- _Provided entries_:
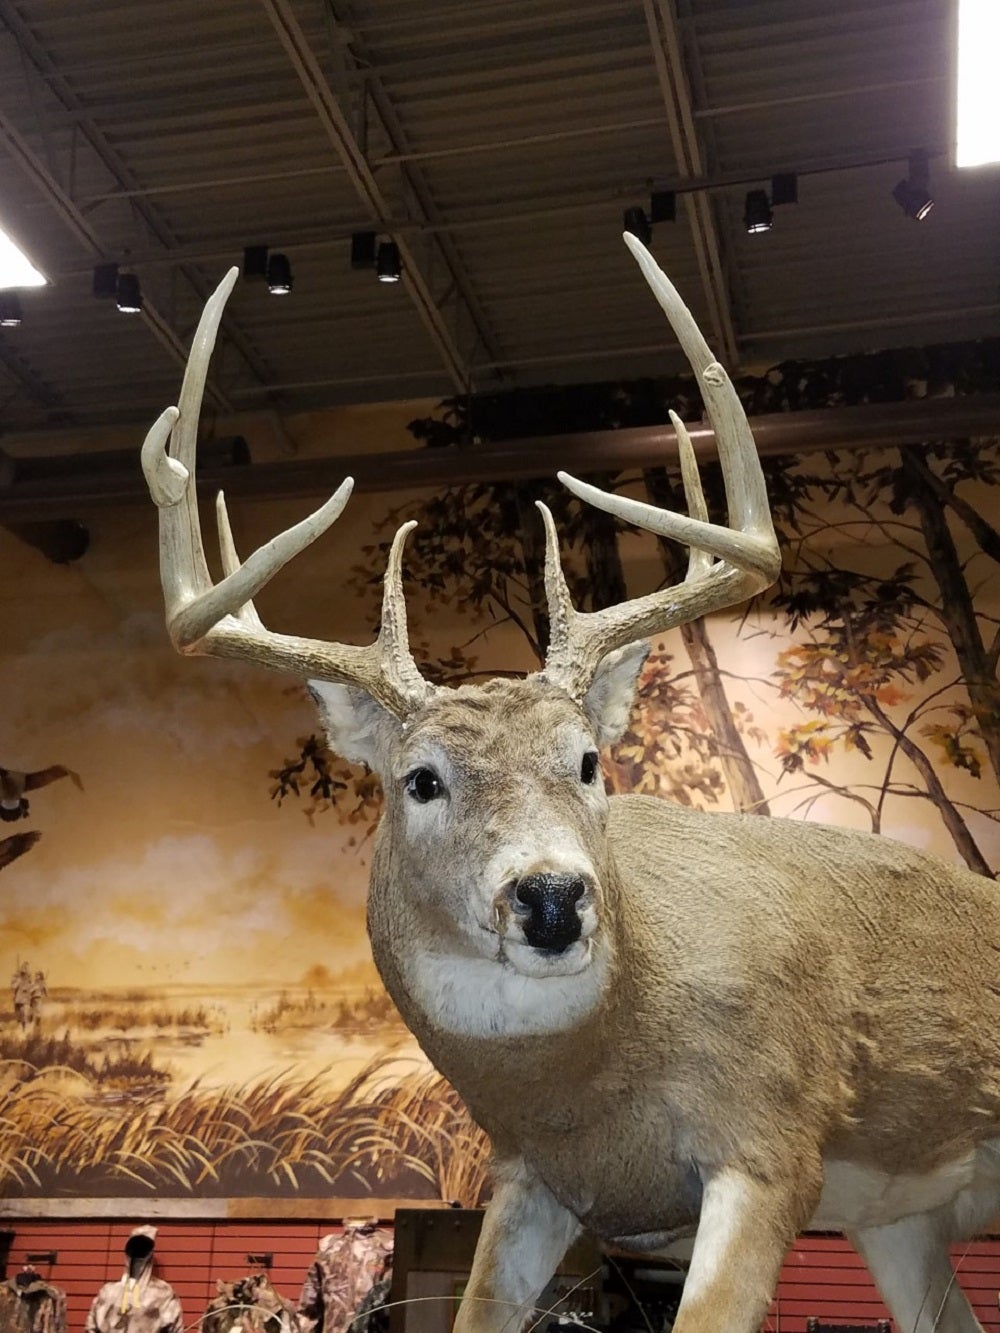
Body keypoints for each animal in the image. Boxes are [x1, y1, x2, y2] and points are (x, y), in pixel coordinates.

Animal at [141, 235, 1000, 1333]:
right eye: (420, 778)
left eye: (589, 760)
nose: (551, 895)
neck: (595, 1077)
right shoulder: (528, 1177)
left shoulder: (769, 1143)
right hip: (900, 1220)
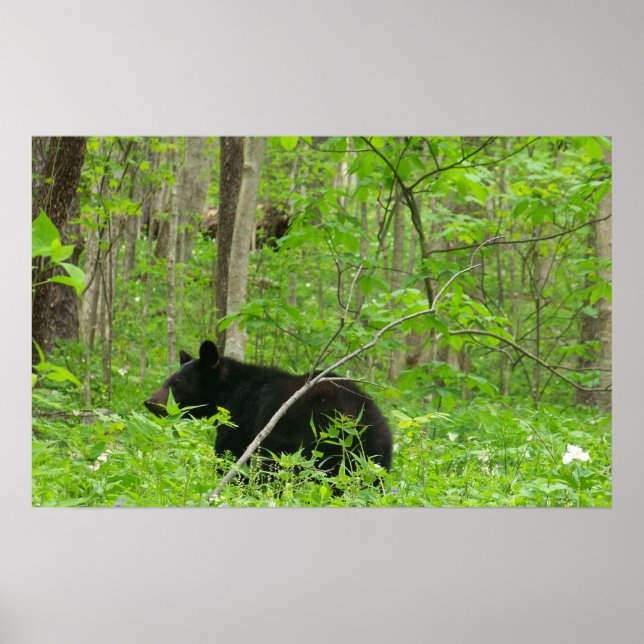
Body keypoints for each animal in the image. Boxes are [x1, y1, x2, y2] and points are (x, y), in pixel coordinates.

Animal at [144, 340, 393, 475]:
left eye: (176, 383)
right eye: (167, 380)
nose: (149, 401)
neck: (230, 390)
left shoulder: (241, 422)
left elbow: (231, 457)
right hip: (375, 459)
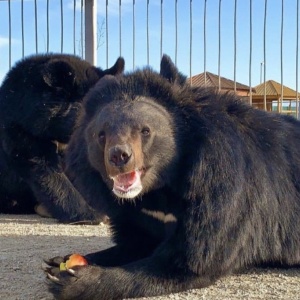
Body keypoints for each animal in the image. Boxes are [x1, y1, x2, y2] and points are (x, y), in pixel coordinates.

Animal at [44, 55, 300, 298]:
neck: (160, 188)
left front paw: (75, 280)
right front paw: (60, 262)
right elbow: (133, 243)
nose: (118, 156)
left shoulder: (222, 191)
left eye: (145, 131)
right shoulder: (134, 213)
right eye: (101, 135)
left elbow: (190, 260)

- _Problem statement_:
What are the lines from the one with "left front paw: (75, 280)" through the last line of the records above? Quote them exactly and add nothing.

- _Solved problem_:
left front paw: (75, 280)
right front paw: (60, 262)
right elbow: (133, 243)
nose: (118, 156)
left shoulder: (222, 191)
left eye: (145, 131)
right shoulder: (134, 213)
right eye: (101, 135)
left elbow: (190, 260)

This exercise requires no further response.